Jul 19, 2019 08:05 PM

Exclusive: Embattled Japanese Panel-Maker in Talks With Potential Chinese Investors

Japan Display Inc. screens are exhibited in Shanghai on June 26, 2019. Photo: VCG
Japan Display Inc. screens are exhibited in Shanghai on June 26, 2019. Photo: VCG

Japan Display Inc. (JDI), a major panel-maker and Apple supplier, is in advanced negotiations with Chinese investors, Caixin has learned from sources which requested anonymity.

Harvest Tech, the technology-focused arm of major fund firm Harvest Fund Management, last Friday sent delegates to Tokyo for the latest of several rounds of negotiations, sources told Caixin earlier this week.

“The trip to Tokyo was led by Harvest Tech’s chairman and general manager,” said one person with close ties to the investment firm, adding that the two parties are still discussing the deal’s scale and conditions.
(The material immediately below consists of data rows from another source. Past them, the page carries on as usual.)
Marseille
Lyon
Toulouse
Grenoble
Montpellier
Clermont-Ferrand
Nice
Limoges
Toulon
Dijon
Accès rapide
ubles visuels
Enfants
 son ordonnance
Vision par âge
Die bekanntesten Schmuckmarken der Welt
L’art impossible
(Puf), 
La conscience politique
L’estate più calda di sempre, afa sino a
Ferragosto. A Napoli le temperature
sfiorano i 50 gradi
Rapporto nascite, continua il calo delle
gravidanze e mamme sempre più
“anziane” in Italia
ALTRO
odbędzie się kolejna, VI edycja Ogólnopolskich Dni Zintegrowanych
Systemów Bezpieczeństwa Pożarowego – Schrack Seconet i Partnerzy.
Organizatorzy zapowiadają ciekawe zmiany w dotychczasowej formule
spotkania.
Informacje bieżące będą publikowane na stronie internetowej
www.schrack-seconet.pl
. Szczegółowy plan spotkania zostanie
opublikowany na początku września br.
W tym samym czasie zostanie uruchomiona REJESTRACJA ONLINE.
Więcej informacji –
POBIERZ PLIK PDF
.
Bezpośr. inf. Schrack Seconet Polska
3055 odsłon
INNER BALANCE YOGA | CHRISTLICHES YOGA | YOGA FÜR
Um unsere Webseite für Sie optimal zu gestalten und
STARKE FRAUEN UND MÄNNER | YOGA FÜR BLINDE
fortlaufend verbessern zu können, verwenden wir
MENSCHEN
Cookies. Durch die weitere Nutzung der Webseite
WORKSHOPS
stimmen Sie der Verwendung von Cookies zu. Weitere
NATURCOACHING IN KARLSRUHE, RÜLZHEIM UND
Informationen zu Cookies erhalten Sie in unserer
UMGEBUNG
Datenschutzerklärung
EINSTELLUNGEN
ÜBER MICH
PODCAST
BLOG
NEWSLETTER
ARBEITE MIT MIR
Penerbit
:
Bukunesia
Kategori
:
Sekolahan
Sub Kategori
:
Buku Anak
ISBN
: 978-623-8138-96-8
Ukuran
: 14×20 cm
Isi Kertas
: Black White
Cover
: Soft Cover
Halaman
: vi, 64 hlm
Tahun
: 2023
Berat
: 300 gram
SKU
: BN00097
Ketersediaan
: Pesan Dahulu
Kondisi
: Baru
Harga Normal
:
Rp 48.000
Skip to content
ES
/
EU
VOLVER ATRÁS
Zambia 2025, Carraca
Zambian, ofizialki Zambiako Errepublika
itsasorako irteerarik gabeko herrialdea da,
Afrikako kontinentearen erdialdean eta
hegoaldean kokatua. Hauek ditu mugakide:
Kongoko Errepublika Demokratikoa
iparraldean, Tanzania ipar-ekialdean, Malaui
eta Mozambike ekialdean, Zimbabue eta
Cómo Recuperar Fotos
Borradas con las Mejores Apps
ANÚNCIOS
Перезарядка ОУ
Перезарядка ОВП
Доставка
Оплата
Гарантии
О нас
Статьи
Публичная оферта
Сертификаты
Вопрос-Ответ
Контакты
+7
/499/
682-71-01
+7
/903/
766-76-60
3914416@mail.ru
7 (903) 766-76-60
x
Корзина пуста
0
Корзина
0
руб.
Electronics-maker TCL Corp., which has been interested in investing in JDI for several years, is also involved in negotiations, though no TCL representative was at the latest Tokyo meetings, a person with knowledge of the negotiations told Caixin.

TCL, which is also a major panel-maker, is looking to become JDI’s controller, sources said. “TCL is hoping to be a dominant party in the negotiations, instead of being constrained by other participants,” the person, who requested anonymity, told Caixin.

“JDI’s mounting debts over the years appear to be complicated. The Chinese parties requested a due diligence investigation, as they hope to learn about JDI’s real financial situation,” said the person.

The potential investors also hope to learn about JDI’s client structure and the ownership of the key patents, the person said.

JDI has struggled to remain afloat after it failed to follow an industry shift towards organic light-emitting diode (OLED) displays. It reported a loss of $2.3 billion in 2018, up from $260 million the year before, due to the lackluster sales of Apple’s iPhone XR.

According to the Financial Times, the iPhone XR is the only recent Apple model that uses JDI displays.

Harvest Tech and its parent company did not respond to requests for comment made on Tuesday. Reached by phone, Liao Qian, the board secretary of TCL, declined to comment.

Prior to this, Suwa Investment Holdings — a consortium jointly established by Harvest Tech, Taiwan-based panel-maker TPK Holding Co. Ltd. and Taiwan-based private investor CGL Group — offered 80 billion yen ($737 million) for a 49.82% controlling stake in JDI, according to an April announcement by the Japanese company.

However in May, both TPK and CGL Group withdrew without giving a reason. JDI said that Harvest Tech remained, and increased its planned investment from $190 million to $200 million.

“It has been years since JDI started looking for investors, and many rounds of talks have taken place. A more specific result might emerge very soon,” said an employee at a Chinese panel-maker. JDI’s business has continually declined in recent years, which means the company cannot hold out too long for a better price, he said.

When JDI first started discussions with TCL back in 2016 it rejected the Chinese firm proposal as it involved TCL taking a controlling stake, said one person who was involved in negotiations at the time.

“JDI’s position in the industry was still quite strong in 2016, hence it was only considering financial investors,” said the person.

However, this seems to have changed, given the company’s enthusiasm for Suwa’s deal, the employee at a Chinese panel-maker said.